Proprietà e leasing pari sono, almeno ai fini Iva. I conferimenti di immobili prevalentemente locati in fondi immobiliari chiusi sono esclusi dal campo di applicazione dell’imposta sul valore aggiunto indipendentemente dal titolo giuridico in base al quale sono stati acquisiti. Dal punto di vista del trattamento tributario non sono infatti ammesse differenze tra chi possiede gli immobili oggetto di apporto in qualità di proprietario e chi li detiene attraverso un contratto di locazione finanziaria di natura traslativa come quello di leasing. In entrambi i casi, infatti, gli apporti non sono considerati cessioni di beni, alla stessa stregua dei conferimenti in società di aziende o rami d’azienda.
A chiarirlo è la risoluzione n. 389/E del 20 ottobre, con cui l’agenzia delle Entrate pone l’accento sulla assimilazione, almeno in materia di Iva, delle forme finanziarie scelte per l’acquisizione dei beni da apportare successivamente a un fondo immobiliare chiuso. Un orientamento che trova conferma in una recente nota del dipartimento del Tesoro del ministero dell’Economia, secondo cui "la sostanziale assimilabilità del diritto derivante dal contratto di leasing al diritto di proprietà consente di ammettere una sostanziale omologazione di tali forme giuridiche". Le agevolazioni fiscali, stando al parere del Mef, dovrebbero essere insensibili alla natura giuridica dei beni apportati, che possono essere indifferentemente sia cespiti posseduti in proprietà che condotti in leasing.

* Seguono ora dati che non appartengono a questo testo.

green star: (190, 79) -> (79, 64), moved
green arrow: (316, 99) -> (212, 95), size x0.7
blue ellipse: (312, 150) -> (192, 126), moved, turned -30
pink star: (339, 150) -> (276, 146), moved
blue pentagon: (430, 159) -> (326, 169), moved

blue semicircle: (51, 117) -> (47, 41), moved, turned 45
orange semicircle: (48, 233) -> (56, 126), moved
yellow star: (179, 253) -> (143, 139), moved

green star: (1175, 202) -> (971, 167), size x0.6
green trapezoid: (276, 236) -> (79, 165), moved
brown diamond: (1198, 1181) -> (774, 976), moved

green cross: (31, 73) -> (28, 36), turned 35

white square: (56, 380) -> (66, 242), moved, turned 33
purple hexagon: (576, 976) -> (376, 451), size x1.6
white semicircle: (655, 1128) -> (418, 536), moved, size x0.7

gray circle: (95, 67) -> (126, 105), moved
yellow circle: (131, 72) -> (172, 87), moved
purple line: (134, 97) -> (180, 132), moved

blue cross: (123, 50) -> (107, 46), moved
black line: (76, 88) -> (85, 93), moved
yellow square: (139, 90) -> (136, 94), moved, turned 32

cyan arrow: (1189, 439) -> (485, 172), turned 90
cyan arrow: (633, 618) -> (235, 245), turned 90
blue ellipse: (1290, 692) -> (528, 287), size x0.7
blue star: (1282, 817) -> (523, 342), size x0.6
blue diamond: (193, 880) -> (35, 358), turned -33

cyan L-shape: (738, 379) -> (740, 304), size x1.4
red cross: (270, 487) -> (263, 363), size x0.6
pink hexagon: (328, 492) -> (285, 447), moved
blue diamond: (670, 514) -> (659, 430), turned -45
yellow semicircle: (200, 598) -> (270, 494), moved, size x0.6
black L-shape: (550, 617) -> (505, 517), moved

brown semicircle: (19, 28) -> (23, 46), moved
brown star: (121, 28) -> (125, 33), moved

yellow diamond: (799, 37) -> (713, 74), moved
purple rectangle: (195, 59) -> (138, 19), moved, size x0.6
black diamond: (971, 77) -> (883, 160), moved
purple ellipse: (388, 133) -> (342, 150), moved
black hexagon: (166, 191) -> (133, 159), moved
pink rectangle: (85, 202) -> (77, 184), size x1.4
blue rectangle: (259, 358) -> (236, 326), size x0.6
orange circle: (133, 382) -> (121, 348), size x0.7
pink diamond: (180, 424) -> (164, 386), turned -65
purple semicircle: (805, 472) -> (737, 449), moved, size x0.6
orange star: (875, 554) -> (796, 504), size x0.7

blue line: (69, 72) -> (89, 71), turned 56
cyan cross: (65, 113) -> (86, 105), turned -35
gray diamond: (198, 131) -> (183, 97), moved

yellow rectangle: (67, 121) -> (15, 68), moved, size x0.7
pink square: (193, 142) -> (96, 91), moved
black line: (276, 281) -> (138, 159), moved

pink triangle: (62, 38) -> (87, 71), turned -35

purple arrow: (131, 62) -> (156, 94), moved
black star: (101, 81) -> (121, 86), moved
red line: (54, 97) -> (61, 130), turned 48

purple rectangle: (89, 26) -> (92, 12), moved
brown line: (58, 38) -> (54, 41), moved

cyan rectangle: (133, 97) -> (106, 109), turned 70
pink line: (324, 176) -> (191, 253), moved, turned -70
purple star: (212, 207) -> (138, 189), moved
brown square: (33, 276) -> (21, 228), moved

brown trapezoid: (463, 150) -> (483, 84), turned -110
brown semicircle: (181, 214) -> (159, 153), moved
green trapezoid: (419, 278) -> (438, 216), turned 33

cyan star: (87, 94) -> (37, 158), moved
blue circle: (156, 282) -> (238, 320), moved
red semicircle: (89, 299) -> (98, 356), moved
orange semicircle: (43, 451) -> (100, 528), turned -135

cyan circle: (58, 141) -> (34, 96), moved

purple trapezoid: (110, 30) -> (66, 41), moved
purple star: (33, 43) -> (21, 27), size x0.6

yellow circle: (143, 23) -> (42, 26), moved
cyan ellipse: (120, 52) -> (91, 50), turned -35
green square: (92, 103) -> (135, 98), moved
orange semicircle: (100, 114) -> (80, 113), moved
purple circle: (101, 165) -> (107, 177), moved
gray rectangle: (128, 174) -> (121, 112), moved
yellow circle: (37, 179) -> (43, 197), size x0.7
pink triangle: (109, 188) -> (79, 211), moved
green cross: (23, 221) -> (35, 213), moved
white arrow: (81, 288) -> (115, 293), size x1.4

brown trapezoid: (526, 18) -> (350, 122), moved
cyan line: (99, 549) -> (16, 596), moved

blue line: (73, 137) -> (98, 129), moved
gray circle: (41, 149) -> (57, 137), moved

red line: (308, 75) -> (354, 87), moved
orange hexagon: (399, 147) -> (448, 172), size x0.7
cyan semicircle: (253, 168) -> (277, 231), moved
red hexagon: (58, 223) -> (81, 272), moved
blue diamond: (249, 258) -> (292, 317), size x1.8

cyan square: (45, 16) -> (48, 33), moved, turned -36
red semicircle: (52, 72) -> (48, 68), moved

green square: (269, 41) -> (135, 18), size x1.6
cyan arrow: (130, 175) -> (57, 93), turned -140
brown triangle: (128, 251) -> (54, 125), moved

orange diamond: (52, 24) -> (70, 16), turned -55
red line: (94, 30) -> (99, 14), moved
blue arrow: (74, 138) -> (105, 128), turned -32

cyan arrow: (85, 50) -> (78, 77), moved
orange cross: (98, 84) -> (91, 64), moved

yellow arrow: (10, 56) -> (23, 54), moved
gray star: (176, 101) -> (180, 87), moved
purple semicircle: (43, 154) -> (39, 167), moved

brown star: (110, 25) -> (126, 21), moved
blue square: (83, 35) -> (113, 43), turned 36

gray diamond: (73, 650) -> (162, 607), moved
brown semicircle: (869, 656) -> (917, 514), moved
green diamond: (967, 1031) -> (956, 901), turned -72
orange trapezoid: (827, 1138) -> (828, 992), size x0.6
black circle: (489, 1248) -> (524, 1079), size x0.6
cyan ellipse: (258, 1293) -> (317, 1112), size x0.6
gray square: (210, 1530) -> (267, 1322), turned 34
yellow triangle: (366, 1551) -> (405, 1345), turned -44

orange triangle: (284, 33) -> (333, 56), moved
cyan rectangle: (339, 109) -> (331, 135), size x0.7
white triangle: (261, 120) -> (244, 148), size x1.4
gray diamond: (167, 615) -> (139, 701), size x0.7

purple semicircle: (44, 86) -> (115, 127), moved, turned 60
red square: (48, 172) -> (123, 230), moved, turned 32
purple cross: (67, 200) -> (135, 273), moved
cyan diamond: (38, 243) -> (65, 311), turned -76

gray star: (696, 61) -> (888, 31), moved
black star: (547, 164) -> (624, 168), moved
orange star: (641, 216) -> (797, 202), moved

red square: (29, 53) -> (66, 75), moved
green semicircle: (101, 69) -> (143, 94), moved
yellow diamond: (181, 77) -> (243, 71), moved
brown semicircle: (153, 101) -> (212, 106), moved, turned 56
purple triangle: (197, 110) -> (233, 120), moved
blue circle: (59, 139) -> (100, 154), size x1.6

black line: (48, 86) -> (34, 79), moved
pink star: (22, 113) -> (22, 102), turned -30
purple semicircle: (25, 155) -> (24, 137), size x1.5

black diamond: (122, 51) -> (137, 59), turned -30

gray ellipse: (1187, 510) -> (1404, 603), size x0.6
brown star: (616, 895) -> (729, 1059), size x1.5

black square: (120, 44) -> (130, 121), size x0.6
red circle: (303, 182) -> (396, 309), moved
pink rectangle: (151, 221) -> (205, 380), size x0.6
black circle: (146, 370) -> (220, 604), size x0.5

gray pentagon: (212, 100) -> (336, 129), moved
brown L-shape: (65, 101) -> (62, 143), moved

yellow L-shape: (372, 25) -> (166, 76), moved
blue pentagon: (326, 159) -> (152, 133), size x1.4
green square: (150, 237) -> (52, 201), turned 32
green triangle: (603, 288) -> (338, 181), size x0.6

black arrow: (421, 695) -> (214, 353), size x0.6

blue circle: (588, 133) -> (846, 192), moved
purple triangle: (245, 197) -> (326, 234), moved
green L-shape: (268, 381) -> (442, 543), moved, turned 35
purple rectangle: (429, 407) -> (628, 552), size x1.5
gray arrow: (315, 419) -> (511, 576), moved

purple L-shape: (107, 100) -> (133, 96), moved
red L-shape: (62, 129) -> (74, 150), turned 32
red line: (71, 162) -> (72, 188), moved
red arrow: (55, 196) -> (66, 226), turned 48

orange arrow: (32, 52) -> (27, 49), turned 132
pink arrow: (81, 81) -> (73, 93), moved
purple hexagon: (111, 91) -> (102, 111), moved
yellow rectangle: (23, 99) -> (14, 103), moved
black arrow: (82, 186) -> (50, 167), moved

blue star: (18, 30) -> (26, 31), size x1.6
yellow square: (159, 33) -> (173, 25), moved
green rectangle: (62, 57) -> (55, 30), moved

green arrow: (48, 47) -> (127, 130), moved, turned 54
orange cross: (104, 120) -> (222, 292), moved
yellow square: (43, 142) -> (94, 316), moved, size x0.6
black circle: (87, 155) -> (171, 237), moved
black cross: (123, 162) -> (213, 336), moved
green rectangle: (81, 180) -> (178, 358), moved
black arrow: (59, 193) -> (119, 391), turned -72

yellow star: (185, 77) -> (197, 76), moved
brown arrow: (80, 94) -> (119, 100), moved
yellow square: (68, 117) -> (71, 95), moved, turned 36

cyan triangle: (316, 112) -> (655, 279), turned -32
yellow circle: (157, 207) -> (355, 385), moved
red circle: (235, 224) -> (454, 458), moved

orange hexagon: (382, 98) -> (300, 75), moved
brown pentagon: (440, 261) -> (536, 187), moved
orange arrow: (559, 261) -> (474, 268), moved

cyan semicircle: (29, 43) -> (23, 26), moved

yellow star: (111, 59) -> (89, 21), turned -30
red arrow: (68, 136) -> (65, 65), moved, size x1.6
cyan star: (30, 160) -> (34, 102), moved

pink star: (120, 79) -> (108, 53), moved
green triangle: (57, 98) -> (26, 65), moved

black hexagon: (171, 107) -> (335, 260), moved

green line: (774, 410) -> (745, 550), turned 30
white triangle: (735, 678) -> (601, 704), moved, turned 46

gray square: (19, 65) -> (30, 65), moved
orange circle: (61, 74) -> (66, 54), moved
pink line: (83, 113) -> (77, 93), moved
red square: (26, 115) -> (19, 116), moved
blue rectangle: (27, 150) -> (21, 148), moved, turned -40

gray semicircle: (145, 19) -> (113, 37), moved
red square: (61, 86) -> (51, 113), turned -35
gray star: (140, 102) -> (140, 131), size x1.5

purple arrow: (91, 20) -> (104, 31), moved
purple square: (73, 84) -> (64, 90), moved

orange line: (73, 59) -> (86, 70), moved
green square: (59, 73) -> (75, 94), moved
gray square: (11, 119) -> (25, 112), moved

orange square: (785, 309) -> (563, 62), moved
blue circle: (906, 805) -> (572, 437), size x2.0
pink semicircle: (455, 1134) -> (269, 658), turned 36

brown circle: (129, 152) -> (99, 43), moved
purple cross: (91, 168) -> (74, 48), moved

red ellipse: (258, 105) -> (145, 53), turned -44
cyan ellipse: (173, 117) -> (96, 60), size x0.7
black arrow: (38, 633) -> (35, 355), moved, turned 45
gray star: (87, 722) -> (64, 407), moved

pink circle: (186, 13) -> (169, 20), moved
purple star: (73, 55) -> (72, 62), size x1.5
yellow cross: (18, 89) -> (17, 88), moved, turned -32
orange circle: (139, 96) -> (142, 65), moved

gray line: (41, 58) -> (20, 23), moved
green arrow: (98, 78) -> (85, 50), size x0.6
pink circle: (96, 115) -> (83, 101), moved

Un’interpretazione pro-contribuente che si rifà espressamente alla ratio del decreto legislativo n. 351 del 2001, che esclude dall’Iva gli apporti ai fondi immobiliari chiusi di immobili prevalentemente locati al momento dell’apporto. Si tratta infatti di operazioni riconducibili a quelle escluse da Iva per esplicita volontà del legislatore, tra cui rientrano le cessioni di aziende o rami di azienda elencate nell’articolo 2, terzo comma, lettera b, del Dpr 633/1972. Alla base della norma l’intento di facilitare i trasferimenti di impresa, favorendo la continuità nella gestione delle attività economiche. Lo stesso obiettivo si ritrova anche nel d.l. 351/2001, che accorda al cessionario, utilizzatore in leasing, la possibilità di evitare l’esposizione finanziaria per esborsi anticipati d’imposta all’atto di acquisto dell’unità produttiva, dato che l’imposta in seguito poteva essere detratta.
È in base a queste considerazioni che l’Agenzia accoglie la soluzione prospettata attraverso un’istanza di interpello da un contribuente interessato a capire quale sia il corretto trattamento Iva da applicare al conferimento in un fondo di gestione immobiliare di una serie di contratti di leasing relativi a immobili concessi in locazione. Si tratta, stando alle precisazioni della società interpellante, di contratti di cosiddetto "leasing traslativo", ossia di locazioni i cui canoni periodici servono a scontare in anticipo una quota del prezzo di riscatto. Questo, grazie ai pagamenti dilazionati nel tempo, tenderà a essere inferiore al valore di mercato del bene detenuto sino a quel momento in locazione finanziaria.
A questo si aggiunge la constatazione, rilevata dall’interpellante, che l’apporto dei contratti di leasing sarebbe riscontrabile nel bilancio della società di gestione del risparmio, in cui confluiscono le attività e le passività dei fondi immobiliari. Esattamente come accadrebbe se ad essere apportati fossero non beni in leasing, ma beni in proprietà.
Un’ulteriore conferma della sostanziale analogia tra contratto di leasing e contratto di compravendita che le Entrate considerano valida anche sul piano fiscale e della disciplina Iva.